### Exercise prompt
Write the whole listing below out again word for word, keeping every line in the same order.
+++ Extracted data +++
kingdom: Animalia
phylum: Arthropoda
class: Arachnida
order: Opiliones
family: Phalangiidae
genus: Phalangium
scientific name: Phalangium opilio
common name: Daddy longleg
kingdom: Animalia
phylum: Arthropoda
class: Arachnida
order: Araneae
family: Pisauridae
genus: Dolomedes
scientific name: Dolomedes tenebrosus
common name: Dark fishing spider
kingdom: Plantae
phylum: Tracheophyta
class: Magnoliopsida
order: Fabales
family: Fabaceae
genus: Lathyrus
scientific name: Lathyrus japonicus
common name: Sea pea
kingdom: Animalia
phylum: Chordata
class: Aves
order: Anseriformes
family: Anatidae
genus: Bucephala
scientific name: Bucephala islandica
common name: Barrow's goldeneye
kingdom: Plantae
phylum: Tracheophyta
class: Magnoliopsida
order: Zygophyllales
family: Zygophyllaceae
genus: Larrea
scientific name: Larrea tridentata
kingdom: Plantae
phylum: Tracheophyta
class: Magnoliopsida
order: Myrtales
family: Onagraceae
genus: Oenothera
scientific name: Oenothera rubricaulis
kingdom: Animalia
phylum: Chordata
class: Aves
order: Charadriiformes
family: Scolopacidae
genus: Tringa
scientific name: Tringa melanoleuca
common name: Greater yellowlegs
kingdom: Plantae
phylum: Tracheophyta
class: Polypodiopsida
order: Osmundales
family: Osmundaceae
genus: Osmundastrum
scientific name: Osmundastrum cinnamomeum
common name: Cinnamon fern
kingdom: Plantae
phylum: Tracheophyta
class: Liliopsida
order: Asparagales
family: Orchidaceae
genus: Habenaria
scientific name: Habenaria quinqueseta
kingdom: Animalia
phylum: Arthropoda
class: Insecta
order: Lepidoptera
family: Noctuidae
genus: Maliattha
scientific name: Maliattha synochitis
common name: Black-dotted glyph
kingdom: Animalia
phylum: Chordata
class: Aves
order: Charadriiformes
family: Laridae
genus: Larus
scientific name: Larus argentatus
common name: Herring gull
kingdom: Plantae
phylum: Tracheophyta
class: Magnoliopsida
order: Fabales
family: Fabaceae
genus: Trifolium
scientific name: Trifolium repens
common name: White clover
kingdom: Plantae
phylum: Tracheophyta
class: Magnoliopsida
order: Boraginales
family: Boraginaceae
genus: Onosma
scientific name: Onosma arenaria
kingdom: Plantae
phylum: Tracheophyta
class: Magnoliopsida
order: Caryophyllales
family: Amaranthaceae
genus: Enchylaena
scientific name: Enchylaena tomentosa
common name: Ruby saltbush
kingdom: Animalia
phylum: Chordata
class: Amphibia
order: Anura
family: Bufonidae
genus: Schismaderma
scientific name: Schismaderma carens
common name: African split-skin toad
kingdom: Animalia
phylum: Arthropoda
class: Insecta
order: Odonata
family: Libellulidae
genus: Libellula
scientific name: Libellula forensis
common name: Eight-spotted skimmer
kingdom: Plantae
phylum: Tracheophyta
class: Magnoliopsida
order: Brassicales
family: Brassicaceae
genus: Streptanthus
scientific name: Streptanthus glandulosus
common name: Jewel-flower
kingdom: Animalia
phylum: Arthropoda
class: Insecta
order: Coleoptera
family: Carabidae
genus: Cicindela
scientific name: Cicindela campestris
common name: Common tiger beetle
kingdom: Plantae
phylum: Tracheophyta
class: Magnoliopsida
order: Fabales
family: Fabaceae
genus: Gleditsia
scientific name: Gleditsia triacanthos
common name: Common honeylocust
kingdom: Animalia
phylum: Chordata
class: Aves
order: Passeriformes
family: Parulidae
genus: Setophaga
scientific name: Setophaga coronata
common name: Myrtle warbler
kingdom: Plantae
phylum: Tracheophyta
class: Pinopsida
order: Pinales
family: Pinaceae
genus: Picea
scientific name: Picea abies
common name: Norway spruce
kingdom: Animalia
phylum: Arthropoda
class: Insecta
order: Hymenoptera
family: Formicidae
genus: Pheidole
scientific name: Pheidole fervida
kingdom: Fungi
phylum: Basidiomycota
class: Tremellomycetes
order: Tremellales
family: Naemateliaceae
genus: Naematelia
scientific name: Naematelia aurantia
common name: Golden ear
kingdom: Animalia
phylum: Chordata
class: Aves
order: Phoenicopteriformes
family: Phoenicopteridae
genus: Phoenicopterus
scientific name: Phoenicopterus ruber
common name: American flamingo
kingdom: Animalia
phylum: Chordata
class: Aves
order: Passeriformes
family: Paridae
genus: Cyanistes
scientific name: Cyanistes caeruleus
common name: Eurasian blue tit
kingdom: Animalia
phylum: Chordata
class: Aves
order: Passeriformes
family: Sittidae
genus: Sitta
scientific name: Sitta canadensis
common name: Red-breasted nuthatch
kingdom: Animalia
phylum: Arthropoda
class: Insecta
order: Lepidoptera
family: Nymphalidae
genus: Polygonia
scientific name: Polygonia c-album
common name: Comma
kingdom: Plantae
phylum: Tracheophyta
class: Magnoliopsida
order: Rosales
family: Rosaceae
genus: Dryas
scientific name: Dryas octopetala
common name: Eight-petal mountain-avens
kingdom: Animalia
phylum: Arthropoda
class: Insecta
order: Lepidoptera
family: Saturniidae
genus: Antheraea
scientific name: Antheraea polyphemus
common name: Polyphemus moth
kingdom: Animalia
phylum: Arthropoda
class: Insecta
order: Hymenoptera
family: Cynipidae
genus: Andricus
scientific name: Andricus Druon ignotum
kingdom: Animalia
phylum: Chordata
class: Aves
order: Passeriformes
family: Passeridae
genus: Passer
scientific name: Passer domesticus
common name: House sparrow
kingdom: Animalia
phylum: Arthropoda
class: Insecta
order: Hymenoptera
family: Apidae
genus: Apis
+++
### Response to the exercise
kingdom: Animalia
phylum: Arthropoda
class: Arachnida
order: Opiliones
family: Phalangiidae
genus: Phalangium
scientific name: Phalangium opilio
common name: Daddy longleg
kingdom: Animalia
phylum: Arthropoda
class: Arachnida
order: Araneae
family: Pisauridae
genus: Dolomedes
scientific name: Dolomedes tenebrosus
common name: Dark fishing spider
kingdom: Plantae
phylum: Tracheophyta
class: Magnoliopsida
order: Fabales
family: Fabaceae
genus: Lathyrus
scientific name: Lathyrus japonicus
common name: Sea pea
kingdom: Animalia
phylum: Chordata
class: Aves
order: Anseriformes
family: Anatidae
genus: Bucephala
scientific name: Bucephala islandica
common name: Barrow's goldeneye
kingdom: Plantae
phylum: Tracheophyta
class: Magnoliopsida
order: Zygophyllales
family: Zygophyllaceae
genus: Larrea
scientific name: Larrea tridentata
kingdom: Plantae
phylum: Tracheophyta
class: Magnoliopsida
order: Myrtales
family: Onagraceae
genus: Oenothera
scientific name: Oenothera rubricaulis
kingdom: Animalia
phylum: Chordata
class: Aves
order: Charadriiformes
family: Scolopacidae
genus: Tringa
scientific name: Tringa melanoleuca
common name: Greater yellowlegs
kingdom: Plantae
phylum: Tracheophyta
class: Polypodiopsida
order: Osmundales
family: Osmundaceae
genus: Osmundastrum
scientific name: Osmundastrum cinnamomeum
common name: Cinnamon fern
kingdom: Plantae
phylum: Tracheophyta
class: Liliopsida
order: Asparagales
family: Orchidaceae
genus: Habenaria
scientific name: Habenaria quinqueseta
kingdom: Animalia
phylum: Arthropoda
class: Insecta
order: Lepidoptera
family: Noctuidae
genus: Maliattha
scientific name: Maliattha synochitis
common name: Black-dotted glyph
kingdom: Animalia
phylum: Chordata
class: Aves
order: Charadriiformes
family: Laridae
genus: Larus
scientific name: Larus argentatus
common name: Herring gull
kingdom: Plantae
phylum: Tracheophyta
class: Magnoliopsida
order: Fabales
family: Fabaceae
genus: Trifolium
scientific name: Trifolium repens
common name: White clover
kingdom: Plantae
phylum: Tracheophyta
class: Magnoliopsida
order: Boraginales
family: Boraginaceae
genus: Onosma
scientific name: Onosma arenaria
kingdom: Plantae
phylum: Tracheophyta
class: Magnoliopsida
order: Caryophyllales
family: Amaranthaceae
genus: Enchylaena
scientific name: Enchylaena tomentosa
common name: Ruby saltbush
kingdom: Animalia
phylum: Chordata
class: Amphibia
order: Anura
family: Bufonidae
genus: Schismaderma
scientific name: Schismaderma carens
common name: African split-skin toad
kingdom: Animalia
phylum: Arthropoda
class: Insecta
order: Odonata
family: Libellulidae
genus: Libellula
scientific name: Libellula forensis
common name: Eight-spotted skimmer
kingdom: Plantae
phylum: Tracheophyta
class: Magnoliopsida
order: Brassicales
family: Brassicaceae
genus: Streptanthus
scientific name: Streptanthus glandulosus
common name: Jewel-flower
kingdom: Animalia
phylum: Arthropoda
class: Insecta
order: Coleoptera
family: Carabidae
genus: Cicindela
scientific name: Cicindela campestris
common name: Common tiger beetle
kingdom: Plantae
phylum: Tracheophyta
class: Magnoliopsida
order: Fabales
family: Fabaceae
genus: Gleditsia
scientific name: Gleditsia triacanthos
common name: Common honeylocust
kingdom: Animalia
phylum: Chordata
class: Aves
order: Passeriformes
family: Parulidae
genus: Setophaga
scientific name: Setophaga coronata
common name: Myrtle warbler
kingdom: Plantae
phylum: Tracheophyta
class: Pinopsida
order: Pinales
family: Pinaceae
genus: Picea
scientific name: Picea abies
common name: Norway spruce
kingdom: Animalia
phylum: Arthropoda
class: Insecta
order: Hymenoptera
family: Formicidae
genus: Pheidole
scientific name: Pheidole fervida
kingdom: Fungi
phylum: Basidiomycota
class: Tremellomycetes
order: Tremellales
family: Naemateliaceae
genus: Naematelia
scientific name: Naematelia aurantia
common name: Golden ear
kingdom: Animalia
phylum: Chordata
class: Aves
order: Phoenicopteriformes
family: Phoenicopteridae
genus: Phoenicopterus
scientific name: Phoenicopterus ruber
common name: American flamingo
kingdom: Animalia
phylum: Chordata
class: Aves
order: Passeriformes
family: Paridae
genus: Cyanistes
scientific name: Cyanistes caeruleus
common name: Eurasian blue tit
kingdom: Animalia
phylum: Chordata
class: Aves
order: Passeriformes
family: Sittidae
genus: Sitta
scientific name: Sitta canadensis
common name: Red-breasted nuthatch
kingdom: Animalia
phylum: Arthropoda
class: Insecta
order: Lepidoptera
family: Nymphalidae
genus: Polygonia
scientific name: Polygonia c-album
common name: Comma
kingdom: Plantae
phylum: Tracheophyta
class: Magnoliopsida
order: Rosales
family: Rosaceae
genus: Dryas
scientific name: Dryas octopetala
common name: Eight-petal mountain-avens
kingdom: Animalia
phylum: Arthropoda
class: Insecta
order: Lepidoptera
family: Saturniidae
genus: Antheraea
scientific name: Antheraea polyphemus
common name: Polyphemus moth
kingdom: Animalia
phylum: Arthropoda
class: Insecta
order: Hymenoptera
family: Cynipidae
genus: Andricus
scientific name: Andricus Druon ignotum
kingdom: Animalia
phylum: Chordata
class: Aves
order: Passeriformes
family: Passeridae
genus: Passer
scientific name: Passer domesticus
common name: House sparrow
kingdom: Animalia
phylum: Arthropoda
class: Insecta
order: Hymenoptera
family: Apidae
genus: Apis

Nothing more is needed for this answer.